An art collaboration with Pat van Boeckel about experiencing time, nature and our awareness of being part of it.
We are living in a fast epoch, the digital era has speeded up our experience of time in an unprecedented way. Nature on the other hand is slow… We would almost forget that, with our actions today, we impact the living conditions of future generations, centuries ahead in the future. Either in a conscious or unconscious act we plant a seed for the future. Every grown up oak tree has started as a little acorn. Our project draws inspiration from a true story about the renovation of the New College in Oxford.
Some years ago a busy entomologist went up into the roof of the dining hall with a penknife and poked at the beams and found they were full of beetles.

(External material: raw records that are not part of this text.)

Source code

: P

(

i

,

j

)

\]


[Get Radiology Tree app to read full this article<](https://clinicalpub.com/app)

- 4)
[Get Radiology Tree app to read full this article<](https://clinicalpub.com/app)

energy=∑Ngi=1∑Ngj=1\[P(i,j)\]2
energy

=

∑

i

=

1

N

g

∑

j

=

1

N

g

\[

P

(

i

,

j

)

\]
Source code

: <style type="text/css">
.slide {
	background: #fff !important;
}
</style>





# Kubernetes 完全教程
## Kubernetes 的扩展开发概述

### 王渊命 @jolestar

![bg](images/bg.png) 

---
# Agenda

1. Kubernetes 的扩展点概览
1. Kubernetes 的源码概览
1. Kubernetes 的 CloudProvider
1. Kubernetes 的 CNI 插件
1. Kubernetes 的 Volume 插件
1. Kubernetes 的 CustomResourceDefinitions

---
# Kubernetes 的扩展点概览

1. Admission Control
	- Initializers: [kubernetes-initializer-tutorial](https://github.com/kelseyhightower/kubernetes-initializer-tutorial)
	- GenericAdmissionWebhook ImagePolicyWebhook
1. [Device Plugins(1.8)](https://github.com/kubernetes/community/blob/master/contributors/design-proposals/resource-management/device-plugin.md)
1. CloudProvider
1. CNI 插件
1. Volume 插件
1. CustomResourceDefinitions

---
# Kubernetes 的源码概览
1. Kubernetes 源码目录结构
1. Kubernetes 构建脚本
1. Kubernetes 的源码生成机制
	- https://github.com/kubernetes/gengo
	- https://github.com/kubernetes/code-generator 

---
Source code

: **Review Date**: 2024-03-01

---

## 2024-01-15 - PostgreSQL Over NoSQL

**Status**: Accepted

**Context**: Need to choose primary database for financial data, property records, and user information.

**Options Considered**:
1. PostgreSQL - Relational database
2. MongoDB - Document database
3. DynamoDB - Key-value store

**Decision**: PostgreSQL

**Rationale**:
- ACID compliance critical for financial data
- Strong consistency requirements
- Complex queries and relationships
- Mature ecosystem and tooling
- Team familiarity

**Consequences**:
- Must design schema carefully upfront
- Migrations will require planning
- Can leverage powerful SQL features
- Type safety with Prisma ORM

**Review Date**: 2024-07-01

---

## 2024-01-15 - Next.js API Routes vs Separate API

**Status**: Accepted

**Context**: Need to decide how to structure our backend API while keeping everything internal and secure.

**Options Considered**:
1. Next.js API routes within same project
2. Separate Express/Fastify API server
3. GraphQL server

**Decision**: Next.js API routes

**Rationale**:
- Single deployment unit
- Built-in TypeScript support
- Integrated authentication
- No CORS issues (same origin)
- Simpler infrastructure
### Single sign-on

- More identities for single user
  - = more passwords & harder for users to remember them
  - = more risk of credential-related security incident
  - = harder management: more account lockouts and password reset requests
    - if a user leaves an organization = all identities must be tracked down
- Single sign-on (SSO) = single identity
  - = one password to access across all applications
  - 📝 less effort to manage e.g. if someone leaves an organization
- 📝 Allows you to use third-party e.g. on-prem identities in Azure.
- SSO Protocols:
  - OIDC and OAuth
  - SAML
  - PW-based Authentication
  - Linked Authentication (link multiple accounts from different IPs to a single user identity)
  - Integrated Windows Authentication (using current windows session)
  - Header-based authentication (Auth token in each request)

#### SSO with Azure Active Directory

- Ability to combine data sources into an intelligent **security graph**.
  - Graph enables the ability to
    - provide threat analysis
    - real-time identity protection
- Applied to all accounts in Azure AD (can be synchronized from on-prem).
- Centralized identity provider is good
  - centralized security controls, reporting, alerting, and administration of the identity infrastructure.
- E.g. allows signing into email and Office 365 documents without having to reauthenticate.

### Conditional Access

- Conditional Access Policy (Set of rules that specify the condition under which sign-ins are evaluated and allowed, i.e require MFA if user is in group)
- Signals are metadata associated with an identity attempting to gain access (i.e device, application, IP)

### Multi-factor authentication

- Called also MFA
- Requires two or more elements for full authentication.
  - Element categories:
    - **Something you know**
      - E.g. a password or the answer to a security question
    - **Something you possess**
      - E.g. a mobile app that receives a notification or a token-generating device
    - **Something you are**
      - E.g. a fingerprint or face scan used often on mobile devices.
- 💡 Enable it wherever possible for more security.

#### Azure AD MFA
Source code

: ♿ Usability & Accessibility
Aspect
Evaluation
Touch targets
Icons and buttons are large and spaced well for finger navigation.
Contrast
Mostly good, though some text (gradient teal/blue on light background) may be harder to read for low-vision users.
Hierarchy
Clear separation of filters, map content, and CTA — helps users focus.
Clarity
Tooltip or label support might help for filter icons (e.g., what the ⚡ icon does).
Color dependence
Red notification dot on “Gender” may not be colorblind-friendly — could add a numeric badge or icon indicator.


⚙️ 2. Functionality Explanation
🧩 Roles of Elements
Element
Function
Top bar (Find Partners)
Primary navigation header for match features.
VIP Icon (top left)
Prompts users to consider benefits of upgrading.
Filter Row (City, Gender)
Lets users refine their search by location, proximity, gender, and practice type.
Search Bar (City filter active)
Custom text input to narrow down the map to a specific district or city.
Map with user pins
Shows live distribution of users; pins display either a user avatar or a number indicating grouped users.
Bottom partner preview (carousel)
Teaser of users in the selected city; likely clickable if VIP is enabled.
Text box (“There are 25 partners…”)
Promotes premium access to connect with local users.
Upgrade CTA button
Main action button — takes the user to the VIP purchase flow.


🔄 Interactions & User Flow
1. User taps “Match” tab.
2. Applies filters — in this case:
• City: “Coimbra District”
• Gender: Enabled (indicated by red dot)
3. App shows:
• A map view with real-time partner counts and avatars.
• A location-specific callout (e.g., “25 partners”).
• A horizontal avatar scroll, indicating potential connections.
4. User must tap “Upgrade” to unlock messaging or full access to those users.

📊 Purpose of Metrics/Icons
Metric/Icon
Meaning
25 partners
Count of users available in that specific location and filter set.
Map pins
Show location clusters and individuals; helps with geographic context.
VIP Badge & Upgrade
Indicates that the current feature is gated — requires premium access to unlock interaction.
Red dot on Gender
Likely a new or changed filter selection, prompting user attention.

This was reported to the College Council, who met in dismay, because where would they get beams of that calibre nowadays?
One of the Junior Fellows stuck his neck out and suggested there might be on College lands some oak. So they called in the College Forester, who of course had not been near the college itself for some years, and asked him about oaks. And he pulled his forelock and said, “Well sirs, we was wonderin’ when you’d be askin’.” Upon further inquiry it was discovered that when the College was founded, a grove of oaks had been planted to replace the beams in the dining hall when they became beetly, because oak beams always become beetly in the end. This plan had been passed down from one Forester to the next for four hundred years. “You don’t cut them oaks. Them’s for the College hall.”